Pourtant la déclaration du côté des raisons de Apple semble s’écarter d’une réalité bien évidente. En effet, selon ses derniers, les utilisateurs d’iPhone ne seraient pas visés par le projet Pegasus. Pourtant, selon les spécialistes en matière de cybersécurité, le logiciel malveillant est bel et bien en mesure de collecter le contenu d’un iPhone après l’avoir piraté. Que ce soit des photos, des vidéos, des messages ou tout type d’échange via une messagerie instantanée, le logiciel est en mesure de les collecter et les envoyer à son opérateur. Selon même une récente déclaration des chercheurs d’Amnesty International, la société israélienne aurait largement l’avantage et voir l’avance sur les experts de Apple. « Il y a un déséquilibre fondamental des pouvoirs quand des centaines de personnes – voire des milliers en tant que contractuels ou free-lances – sont employées pour consacrer leurs journées et leurs nuits à chercher des failles logicielles », souligne Claudio Guarnieri, un expert en cybersécurité de Amnesty International.

Mais la firme de Cupertino n’en démord pas.
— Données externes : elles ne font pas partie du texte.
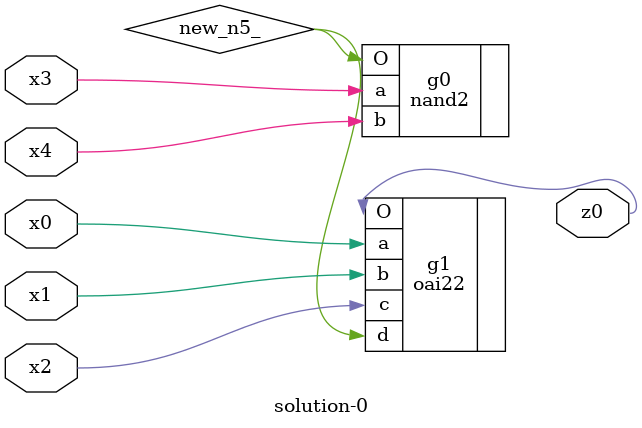
<source format=v>
module \solution-0 (
  x0, x1, x2, x3, x4,
  z0 );
  input x0, x1, x2, x3, x4;
  output z0;
  wire new_n5_;
  nand2  g0(.a(x3), .b(x4), .O(new_n5_));
  oai22  g1(.a(x0), .b(x1), .c(x2), .d(new_n5_), .O(z0));
endmodule

</source>
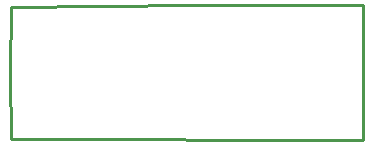
<source format=gko>
G04 Layer: BoardOutlineLayer*
G04 EasyEDA v6.5.44, 2024-07-18 17:56:00*
G04 97cd5decdfd44bc3b4dabd43e649edab,9c1bdb26fcb24e138229f6b6421db46a,10*
G04 Gerber Generator version 0.2*
G04 Scale: 100 percent, Rotated: No, Reflected: No *
G04 Dimensions in millimeters *
G04 leading zeros omitted , absolute positions ,4 integer and 5 decimal *
%FSLAX45Y45*%
%MOMM*%

%ADD10C,0.2540*%
D10*
X700023Y4800092D02*
G01*
X2235200Y4813300D01*
X3683000Y4813300D01*
X3683000Y4267200D01*
X3683000Y3670300D01*
X700023Y3683000D01*
X698500Y4241800D01*
X700023Y4800092D01*

%LPD*%
M02*

</source>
Apple est entré en contact avec le Washington post dans le but de faire une déclaration publique. « Apple condamne sans équivoque les cyberattaques contre les journalistes, les militants des droits de l’homme et d’autres personnes qui cherchent à rendre le monde meilleur. Depuis plus d’une décennie, Apple est le chef de l’industrie en matière de sécurité et, par conséquent, les chercheurs en sécurité conviennent que l’iPhone est le smartphone le plus sûr et le plus sécurisé du marché » explique le responsable de l’ingénierie et de la sécurité chez Apple, Ivan Krstić.

De plus la tête dirigeante de Apple tient à préciser que la menace que représente Pegasus ne concerne pas la majorité des utilisateurs d’iPhone, « Les attaques comme celles décrites sont très sophistiquées, coûtent des millions de dollars à développer, ont souvent une courte durée de fonctionnement et sont utilisées pour cibler des personnes bien spécifiques. Bien que cela signifie qu’elles ne constituent pas une menace pour l’écrasante majorité de nos utilisateurs, nous continuons à travailler sans relâche pour défendre tous nos clients, et nous ajoutons constamment de nouvelles protections pour leurs appareils et leurs données », souligne l’experte en sécurité informatique.

Se prononçant sur l’affaire, Edward snowden le lanceur d’alerte, a signifié que aucun smartphone n’est à l’abri de ce piratage informatique.

La question ici est de savoir comment les gouvernements comptent régler cette situation. Il faut rappeler que l’ONU de son côté aurait réagi en demandant une meilleure réglementation de la commercialisation de ce genre d’outils d’espionnage.